Thursday, June 27, 2013

Great expectations…great disappointment

I HAVE TO SAY THIS, as someone who has relied upon the NHS all his life…the NHS is not the best healthcare system in the world. The Left would like to believe it, and the Right are frightened to say anything different. The truth is that this great leviathan is facing, within the next few decades, the same fate as the dinosaur. Ever more expensive drugs and technology, coupled with an ageing population as well as the social impact of immigration[1], have all conspired to undermine the 'free at the point of need' philosophy so beloved by liberals.
           
             If this was not enough, we now have the reputation of the NHS put under a  microscope by events at Mid Staffordshire NHS trust, and today by the criminal attempt to cover up hospital negligence at Furness General Hospital in Morecombe by the Care Quality Commission (CQC).
           
            This all comes on top of the Dr Foster hospital guide in 2010 which exposed abnormally high death rates in 19 NHS hospitals where, according to the Observer newspaper; 'The Dr Foster hospital guide also revealed that tens of thousands of patients were harmed in hospital when they developed avoidable blood clots, suffered obstetric tears during childbirth, accidental lacerations or puncture wounds, or post-surgery intestinal bleeding and blood poisoning'.      
            
            We have since had the spectacle of the NHS spending £14.7 million on gagging whistleblowers.
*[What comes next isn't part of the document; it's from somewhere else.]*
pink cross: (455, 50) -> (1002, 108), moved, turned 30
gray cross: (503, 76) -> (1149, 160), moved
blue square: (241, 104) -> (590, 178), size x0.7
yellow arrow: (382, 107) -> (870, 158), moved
The Chief Executive of the NHS (and one time member of the Communist Party), Sir David Nicholson faced down demands (after presiding over the Mid Staffordshire scandal that cost the lives of 1,200 patients) to resign immediately; which is of course not in the nature of politicians, quangocrats or civil servants, unless, that is there is a big taxpayer funded payoff and a generous pension.
            
            But all that is wrong with NHS cannot be put at the door of higher costs, an aging population, or immigration. The service itself has been, to use a phrase associated with broadcasting, 'dumbed down'.

WHEN BLAIR CAME TO POWER, he set about seeking to reform the NHS. He started by offering a multi billion pound carrot; investment in the NHS with the proviso that what he saw as modernisation took place. In the end, of the billions he poured into the system, only a third found its way into patient care. The rest went on staff at every level. His idea of modernisation was to elevate nursing to a level where it could no longer be regarded as nursing in the true meaning of the term.
            
             Nurses were now to be given a professional status with a better pay structure to match their new status. I experienced what this meant, as I have been treated by traditional, as well as post-Blair professional nurses. The Blair nurses no longer made beds, bed bathed the patients, or emptied bed pans and bottles of urine. Instead a new class of low paid healthcare worker was created to carry out these functions, leaving the nurses to do …what?
            
            When I was last in hospital, the nursing staff took my blood pressure (something I now do myself on a regular basis), my temperature, and delivered the drugs to my bed- side. A lower caste of healthcare worker now provides the services the newly professionalised nurses once use to do, but now squeeze their noses at ever reinstating.
           
            Nursing meant just that. Nursing the sick and the ill meant overseeing the patient's basic requirements, which they no longer do…at least in any hospital I have been in after the Blair revolution.

I HAVE ALWWAYS BEEN grateful to the NHS for extending my life. However, there remains another problem. A problem of incompetence, which relies upon the whistleblower to bring it to the public's attention; but throughout the NHS all such incompetence, if Sir David Nicholson had had is way, would never be made public.
            
             In Morecombe 14 babies and two mothers died, and the former chief executive of the CQC at the time, Cynthia Bower, was at the heart of the cover-up. When she resigned, she left with a £1.35 million pension; and during her four and a half years in charge was given a salary of £203,500.
            
            Two of her underlings, Dame Jo Williams, chairman, and Jill Finney, director of communications, were also given generous settlements along with six others.
            
            Every time a new government comes to power they promise to pare down to a minimum the number of countless quangos, such as the CQC. However these bodies come into their own as convenient scapegoats for politicians when a scandal such as Mid Staffs and Morecombe occur.
            
            We can no longer continue to look upon the NHS in the same way the Druids looked upon Stonehenge. Our sentimental veneration of this institution, has allowed the staff and management to become slipshod and negligent in too many cases now for the critics of the NHS to be dismissed so casually as in the past - a more critical eye must now pass over the NHS, and no option dismissed on ideological grounds for improving it before it is too late.